** Begin QUOTED TEXT **

|Publication number||US4008941 A|
|Application number||US 05/663,649|
|Publication date||Feb 22, 1977|
|Filing date||Mar 4, 1976|
|Priority date||Mar 4, 1976|
|Publication number||05663649, 663649, US 4008941 A, US 4008941A, US-A-4008941, US4008941 A, US4008941A|
|Inventors||Donald Lee Smith|
|Original Assignee||Amp Incorporated|
|Export Citation||BiBTeX, EndNote, RefMan|
|Patent Citations (3), Referenced by (62), Classifications (10)|
|External Links: USPTO, USPTO Assignment, Espacenet|
1. Field of the Invention
This invention is in the art of connecting single or twin coaxial cable to a printed circuit board and the housings associated therewith.
2. Prior Art
Hereto before, single or twin coaxial cable terminals were attached individually to circuits on printed circuit boards with the result that the operation was expensive, time consuming and required a considerable amount of space. Further, the pins to which the cable terminals plugged into had to be positioned and secured to the board one-by-one.
The present invention is an assembly comprising a first and second housing. The first housing contains a plurality of sets of right angle pins which are fixed to a printed circuit board by soldering or by insertion into spring sockets. Each set of pins include either one signal pin and one ground pin or two signal pins and one ground pin. In either case, each pin is horizontally spaced to provide a space saving package. The second housing which latches onto the first, contains a plurality of passageways to receive and retain the coaxial cable terminals.
FIG. 1 is a perspective view of the housing system constructed in accordance with the present invention;
FIG. 2 is an elevational, cross-sectional view of the system taken along lines 2--2 of FIG. 1;
FIG. 3 is a perspective view of another housing system constructed in accordance with the present invention; and
FIG. 4 is an elevational, cross-sectional view of the system taken along lines 4--4 of FIG. 3.
Reference numeral 10 indicates a printed circuit board having a plurality of conductive traces or circuits 12 deposited thereon. Each circuit is connected to an opening 14 (FIG. 2).

** End QUOTED TEXT **
** Begin DATA EXTRACT **

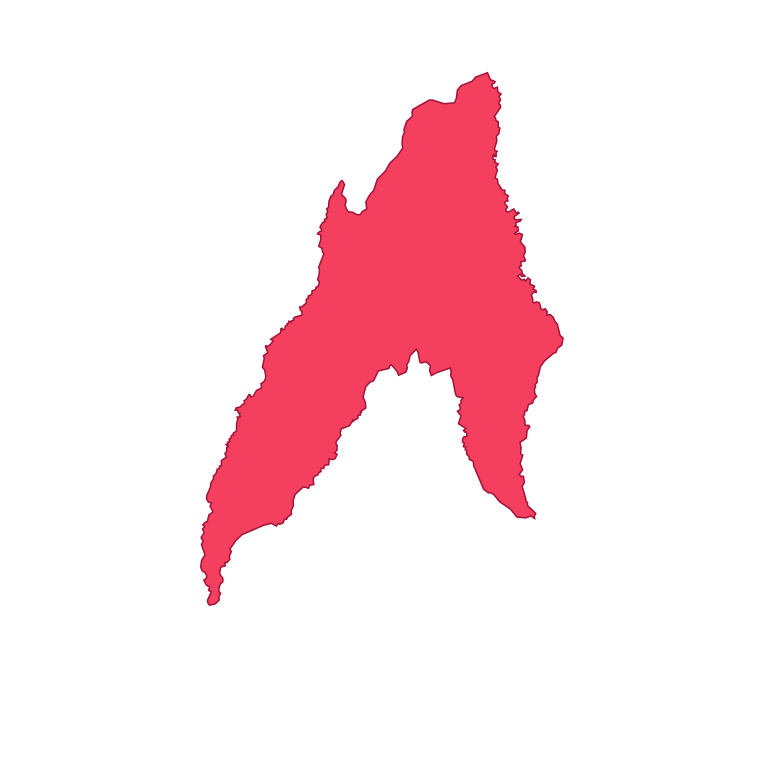 the district of Piendamó, Cauca, Colombia, rotated 232°
{"feature_id": "7082276B51071963604741", "entity_name": "Piendamó", "entity_type": "district", "adm_level": 2, "iso_a3": "COL", "parent_name": "Colombia", "parent_adm1": "Cauca", "projection": "orthographic", "projection_center": [-76.57, 2.735], "detail": "fine", "context": "isolated", "style": "filled", "palette": "rose", "viewbox_px": 768, "rotation_deg": 232, "n_neighbors": 0, "source": "geoboundaries", "source_scale": "gbopen_adm2", "svg_char_len": 6171}
<svg xmlns="http://www.w3.org/2000/svg" viewBox="0 0 768 768"><g transform="rotate(232 384 384)"><path d="M565.6,657.2L569.4,645.4L568.3,639.8L571.7,628.5L570.4,622.8L564.4,616.7L562.2,612.6L567.8,604.0L577.7,597.2L579.9,594.5L582.6,575.8L581.0,573.4L577.5,571.2L577.0,563.6L572.6,556.8L569.4,554.6L567.4,550.9L562.8,546.6L558.3,543.8L555.3,534.2L554.5,524.9L551.0,516.3L549.5,504.9L542.9,495.1L542.0,489.7L538.7,481.9L532.5,478.1L533.3,473.0L532.0,469.7L534.3,466.8L539.0,464.8L541.6,461.9L545.1,462.1L549.4,463.6L551.0,466.4L553.5,467.9L559.7,467.3L565.4,475.7L569.5,476.3L570.4,475.9L570.1,473.6L567.6,468.9L567.3,464.5L564.4,460.2L564.7,458.0L562.0,453.2L557.4,449.2L557.4,446.7L554.3,445.6L553.2,442.8L550.0,441.5L550.2,438.3L548.3,437.6L549.1,435.4L547.8,431.6L546.8,430.0L544.4,430.0L543.1,428.7L543.9,425.4L543.1,424.0L540.5,425.9L536.9,423.4L532.6,417.3L529.0,418.7L525.5,416.6L523.9,417.1L516.1,404.2L514.3,403.9L510.1,400.2L507.1,395.8L504.3,396.1L501.6,392.6L502.2,390.4L500.7,387.8L501.6,384.6L499.1,382.2L500.0,378.3L498.4,377.4L498.5,374.7L495.6,372.6L495.5,366.1L496.6,365.1L494.1,363.7L491.3,363.7L488.9,361.7L491.7,354.4L491.2,352.6L489.9,352.1L490.8,349.4L489.9,348.7L492.0,347.8L490.8,346.1L491.2,344.8L490.1,344.2L490.5,342.1L488.4,339.6L488.6,337.6L490.7,338.0L491.0,336.7L488.0,334.1L489.0,322.3L486.3,323.2L485.1,318.7L485.5,314.7L486.9,314.5L486.5,313.6L480.2,311.7L480.6,306.6L477.9,305.4L471.9,298.4L468.4,298.6L462.6,295.4L460.7,293.1L459.7,290.8L460.1,287.4L456.3,285.0L457.4,279.5L454.9,273.2L455.6,271.2L458.2,271.8L458.8,270.9L456.7,266.0L457.0,263.5L454.3,261.8L455.0,259.4L454.4,256.5L456.2,252.9L455.0,250.6L453.6,252.7L451.2,251.5L450.0,252.5L449.4,251.4L446.7,250.7L448.3,247.8L446.9,247.7L443.2,243.1L437.9,239.0L438.0,234.6L436.5,233.8L437.4,232.1L435.7,230.0L435.9,228.0L433.8,227.0L434.5,224.7L432.3,223.7L433.5,222.3L430.5,222.4L430.7,220.9L427.7,218.4L427.2,215.9L423.4,214.7L423.8,208.7L419.5,205.4L420.6,204.0L419.0,202.3L419.6,200.2L416.8,196.3L416.5,192.9L414.3,191.2L412.6,186.6L409.6,183.8L405.2,175.5L402.2,173.2L399.1,172.9L396.3,174.8L394.9,171.7L388.4,170.5L388.7,165.6L384.4,160.1L385.2,158.1L384.6,154.5L382.1,155.0L381.4,151.6L377.6,150.9L375.6,145.3L371.4,144.6L370.0,141.4L359.5,137.7L357.4,131.8L352.8,127.0L349.1,125.7L345.2,126.9L341.7,126.2L339.9,123.2L340.6,121.7L339.9,121.1L334.7,120.2L331.3,121.7L329.4,118.7L326.5,119.9L322.3,111.9L320.3,110.5L317.2,110.3L314.6,115.7L315.2,121.1L318.3,123.2L319.5,126.3L322.5,126.3L324.5,128.1L327.5,132.3L327.1,134.7L328.6,136.4L330.3,137.4L335.4,137.5L339.7,141.8L339.8,144.2L338.3,147.0L341.4,148.5L339.9,150.4L340.7,154.4L343.8,156.5L346.0,160.6L348.8,160.9L351.9,171.2L352.7,179.4L346.7,202.5L343.4,209.6L338.3,211.7L339.4,214.9L337.6,215.5L336.7,218.9L338.6,222.2L337.4,223.9L338.5,226.2L338.2,230.7L341.6,233.3L343.9,237.7L348.0,240.5L351.6,245.9L352.7,257.1L348.4,260.3L349.9,263.1L348.0,266.8L352.6,269.6L354.1,272.1L353.1,276.1L354.4,278.6L353.7,280.5L355.3,281.1L356.0,283.0L354.5,284.5L355.9,286.0L356.0,288.5L354.4,290.7L358.9,295.0L356.3,296.5L355.3,299.5L357.5,303.9L360.1,302.5L360.8,306.2L364.7,309.5L365.8,309.1L367.9,310.4L370.2,318.6L372.3,319.2L375.0,322.8L372.3,331.0L373.9,335.4L373.5,337.0L374.8,337.3L373.7,338.5L373.1,342.3L375.3,344.1L374.0,346.4L375.5,347.3L375.5,348.6L376.8,348.5L376.2,354.8L380.6,357.8L386.6,359.5L393.0,367.8L394.1,374.0L392.9,377.8L397.8,387.6L393.2,397.5L394.8,400.0L394.6,401.7L385.9,402.1L381.9,400.9L379.9,408.5L382.2,412.3L384.8,413.4L386.8,417.8L390.2,421.9L391.6,431.0L388.1,430.4L379.2,425.8L377.5,426.4L375.7,430.8L369.8,431.9L366.5,428.1L361.5,426.5L360.6,432.2L355.8,446.1L352.3,444.4L349.5,441.6L345.3,440.9L331.6,434.0L328.8,433.9L324.5,437.9L323.7,434.5L321.4,433.1L321.2,430.2L318.3,429.5L316.8,427.7L317.4,425.1L311.4,425.0L306.9,418.2L298.6,421.1L298.4,418.0L296.4,418.1L295.5,419.1L293.2,418.3L291.8,416.9L293.1,414.3L292.5,412.3L289.9,410.1L288.0,410.9L285.7,408.0L283.8,409.5L282.4,407.6L280.2,407.9L277.5,405.9L274.5,406.3L271.9,404.8L268.2,406.8L264.5,404.4L239.6,397.7L234.0,399.2L232.5,401.2L228.8,402.5L220.2,402.6L207.3,406.6L197.3,406.8L191.0,413.6L189.7,418.4L185.4,419.9L187.0,420.7L188.6,423.9L199.9,422.3L202.0,424.0L205.2,423.9L206.2,425.1L218.1,429.7L219.9,433.9L224.9,436.8L225.7,437.0L226.3,435.2L229.5,434.9L231.0,440.4L237.6,442.3L242.4,449.5L244.9,448.7L249.3,452.7L254.2,455.2L253.8,462.9L259.5,468.4L260.3,472.4L262.0,472.8L264.6,469.8L268.9,472.7L272.8,473.7L273.5,476.1L276.2,478.5L274.9,480.2L278.9,485.2L277.4,489.2L279.7,492.5L280.1,496.5L284.2,497.2L287.5,499.6L288.6,501.9L290.3,502.3L291.1,505.8L294.9,508.5L295.5,510.7L301.3,517.8L303.4,524.7L303.8,536.7L303.0,538.8L305.3,542.7L305.2,548.1L309.9,553.3L314.0,552.7L324.3,557.4L328.6,557.3L332.1,558.4L336.5,557.8L337.9,554.6L340.6,557.2L344.0,557.4L345.1,554.5L346.4,554.0L352.2,556.4L354.8,554.8L355.8,551.9L357.4,551.8L359.2,553.5L363.5,555.0L364.3,558.9L362.5,560.1L363.0,560.9L364.2,561.4L367.0,559.8L368.1,562.6L369.1,562.8L372.8,560.4L375.9,563.6L378.9,562.8L377.8,558.9L380.2,559.0L380.5,557.2L381.9,556.4L386.6,555.7L386.7,558.8L383.8,558.7L382.3,561.6L385.9,561.0L388.9,562.5L392.3,562.0L393.1,562.8L392.5,564.8L396.1,566.9L394.1,570.8L394.6,571.8L399.1,572.8L401.0,576.5L405.2,579.3L412.0,579.0L416.5,585.1L419.6,583.5L420.9,579.7L422.4,579.6L422.0,584.2L425.6,586.3L427.5,584.1L428.2,586.2L430.1,587.2L428.5,591.6L429.1,593.5L432.3,589.0L434.3,588.5L435.7,589.9L435.5,595.7L436.6,595.7L437.7,593.4L442.0,594.1L442.8,588.1L444.9,586.6L446.4,587.2L447.5,590.4L452.2,590.3L453.1,592.1L451.9,594.4L454.7,595.5L455.6,597.8L460.0,596.3L462.2,598.6L464.1,596.6L472.0,597.3L475.5,599.4L478.2,598.4L482.7,605.1L486.1,605.7L487.0,609.6L490.3,607.8L492.2,609.6L493.9,608.4L497.1,610.5L497.2,612.0L495.1,611.3L494.2,612.4L497.3,614.9L497.7,616.4L499.8,615.2L501.4,615.9L506.0,622.5L510.2,625.2L510.5,628.5L514.3,632.9L516.3,632.3L520.1,635.5L522.9,634.5L525.2,635.8L526.7,635.4L530.1,646.0L531.9,647.4L534.8,647.2L536.1,650.8L539.8,651.7L540.4,654.8L544.1,653.6L548.1,656.1L549.2,652.6L550.9,652.1L553.7,653.6L553.2,656.4L554.0,657.7L558.4,655.2L565.6,657.2Z" fill="#f43f5e" stroke="#9f1239" stroke-width="1.5"/></g></svg>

** End DATA EXTRACT **

→ WRITTEN EXERCISE 1
In the coaxial cable connector patent, which two combinations of pins can make up each set of right angle pins in the first housing?
→ WRITTEN EXERCISE 2
Reproduce word for word the part of the coaxial cable connector patent starting with "FIG. 1 is a" and going on through "4--4 of FIG. 3.".

→ TASK OUTPUT 1
Each set has either one signal pin and one ground pin, or two signal pins and one ground pin.

→ TASK OUTPUT 2
FIG. 1 is a perspective view of the housing system constructed in accordance with the present invention;
FIG. 2 is an elevational, cross-sectional view of the system taken along lines 2--2 of FIG. 1;
FIG. 3 is a perspective view of another housing system constructed in accordance with the present invention; and
FIG. 4 is an elevational, cross-sectional view of the system taken along lines 4--4 of FIG. 3.